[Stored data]
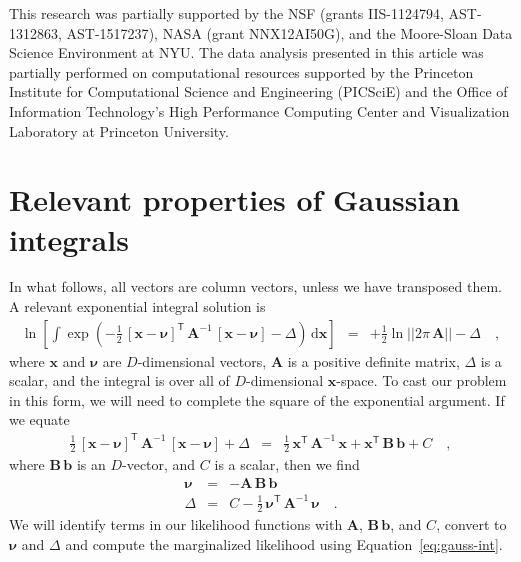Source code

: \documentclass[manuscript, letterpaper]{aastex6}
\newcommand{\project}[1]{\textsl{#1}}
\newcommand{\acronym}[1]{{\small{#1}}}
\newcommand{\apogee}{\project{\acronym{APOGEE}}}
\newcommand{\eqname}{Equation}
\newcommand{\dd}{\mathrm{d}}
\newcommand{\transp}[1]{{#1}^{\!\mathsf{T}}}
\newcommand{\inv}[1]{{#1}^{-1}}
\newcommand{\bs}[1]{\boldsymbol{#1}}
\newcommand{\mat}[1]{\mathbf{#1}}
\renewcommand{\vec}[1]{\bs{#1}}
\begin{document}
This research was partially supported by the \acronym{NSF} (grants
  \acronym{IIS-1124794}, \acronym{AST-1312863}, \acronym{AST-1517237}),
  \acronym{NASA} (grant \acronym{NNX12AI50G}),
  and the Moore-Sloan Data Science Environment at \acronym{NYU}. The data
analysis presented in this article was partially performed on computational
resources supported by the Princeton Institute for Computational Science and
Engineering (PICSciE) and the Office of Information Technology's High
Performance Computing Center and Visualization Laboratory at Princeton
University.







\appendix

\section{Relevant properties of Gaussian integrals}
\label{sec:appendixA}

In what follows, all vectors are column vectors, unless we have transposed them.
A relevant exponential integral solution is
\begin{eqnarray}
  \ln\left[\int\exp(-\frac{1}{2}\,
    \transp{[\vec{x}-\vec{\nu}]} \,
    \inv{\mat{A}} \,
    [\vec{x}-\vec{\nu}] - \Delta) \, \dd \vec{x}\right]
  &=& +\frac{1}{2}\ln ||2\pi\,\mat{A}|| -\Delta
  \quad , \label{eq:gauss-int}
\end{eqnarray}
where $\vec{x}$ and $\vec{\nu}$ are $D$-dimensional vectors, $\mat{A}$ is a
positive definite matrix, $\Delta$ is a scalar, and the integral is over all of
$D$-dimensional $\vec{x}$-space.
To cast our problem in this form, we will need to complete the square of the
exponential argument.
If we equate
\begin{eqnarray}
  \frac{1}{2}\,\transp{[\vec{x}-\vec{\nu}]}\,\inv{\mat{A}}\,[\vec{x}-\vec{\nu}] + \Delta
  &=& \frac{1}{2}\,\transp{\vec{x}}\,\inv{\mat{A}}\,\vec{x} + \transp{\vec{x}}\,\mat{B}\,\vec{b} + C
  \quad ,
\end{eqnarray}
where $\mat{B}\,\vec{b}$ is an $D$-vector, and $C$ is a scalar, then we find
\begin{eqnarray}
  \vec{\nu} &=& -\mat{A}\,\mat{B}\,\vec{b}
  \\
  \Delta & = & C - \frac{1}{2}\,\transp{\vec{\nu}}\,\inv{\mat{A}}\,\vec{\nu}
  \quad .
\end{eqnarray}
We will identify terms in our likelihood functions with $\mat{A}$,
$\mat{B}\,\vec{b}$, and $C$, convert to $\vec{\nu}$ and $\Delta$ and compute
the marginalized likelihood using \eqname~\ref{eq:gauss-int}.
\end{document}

Task description:
From the first line to the last, reproduce the records above exactly and skip the pictures.

Result of the exercise:
Source code

: \documentclass[manuscript, letterpaper]{aastex6}
\newcommand{\project}[1]{\textsl{#1}}
\newcommand{\acronym}[1]{{\small{#1}}}
\newcommand{\apogee}{\project{\acronym{APOGEE}}}
\newcommand{\eqname}{Equation}
\newcommand{\dd}{\mathrm{d}}
\newcommand{\transp}[1]{{#1}^{\!\mathsf{T}}}
\newcommand{\inv}[1]{{#1}^{-1}}
\newcommand{\bs}[1]{\boldsymbol{#1}}
\newcommand{\mat}[1]{\mathbf{#1}}
\renewcommand{\vec}[1]{\bs{#1}}
\begin{document}
This research was partially supported by the \acronym{NSF} (grants
  \acronym{IIS-1124794}, \acronym{AST-1312863}, \acronym{AST-1517237}),
  \acronym{NASA} (grant \acronym{NNX12AI50G}),
  and the Moore-Sloan Data Science Environment at \acronym{NYU}. The data
analysis presented in this article was partially performed on computational
resources supported by the Princeton Institute for Computational Science and
Engineering (PICSciE) and the Office of Information Technology's High
Performance Computing Center and Visualization Laboratory at Princeton
University.







\appendix

\section{Relevant properties of Gaussian integrals}
\label{sec:appendixA}

In what follows, all vectors are column vectors, unless we have transposed them.
A relevant exponential integral solution is
\begin{eqnarray}
  \ln\left[\int\exp(-\frac{1}{2}\,
    \transp{[\vec{x}-\vec{\nu}]} \,
    \inv{\mat{A}} \,
    [\vec{x}-\vec{\nu}] - \Delta) \, \dd \vec{x}\right]
  &=& +\frac{1}{2}\ln ||2\pi\,\mat{A}|| -\Delta
  \quad , \label{eq:gauss-int}
\end{eqnarray}
where $\vec{x}$ and $\vec{\nu}$ are $D$-dimensional vectors, $\mat{A}$ is a
positive definite matrix, $\Delta$ is a scalar, and the integral is over all of
$D$-dimensional $\vec{x}$-space.
To cast our problem in this form, we will need to complete the square of the
exponential argument.
If we equate
\begin{eqnarray}
  \frac{1}{2}\,\transp{[\vec{x}-\vec{\nu}]}\,\inv{\mat{A}}\,[\vec{x}-\vec{\nu}] + \Delta
  &=& \frac{1}{2}\,\transp{\vec{x}}\,\inv{\mat{A}}\,\vec{x} + \transp{\vec{x}}\,\mat{B}\,\vec{b} + C
  \quad ,
\end{eqnarray}
where $\mat{B}\,\vec{b}$ is an $D$-vector, and $C$ is a scalar, then we find
\begin{eqnarray}
  \vec{\nu} &=& -\mat{A}\,\mat{B}\,\vec{b}
  \\
  \Delta & = & C - \frac{1}{2}\,\transp{\vec{\nu}}\,\inv{\mat{A}}\,\vec{\nu}
  \quad .
\end{eqnarray}
We will identify terms in our likelihood functions with $\mat{A}$,
$\mat{B}\,\vec{b}$, and $C$, convert to $\vec{\nu}$ and $\Delta$ and compute
the marginalized likelihood using \eqname~\ref{eq:gauss-int}.
\end{document}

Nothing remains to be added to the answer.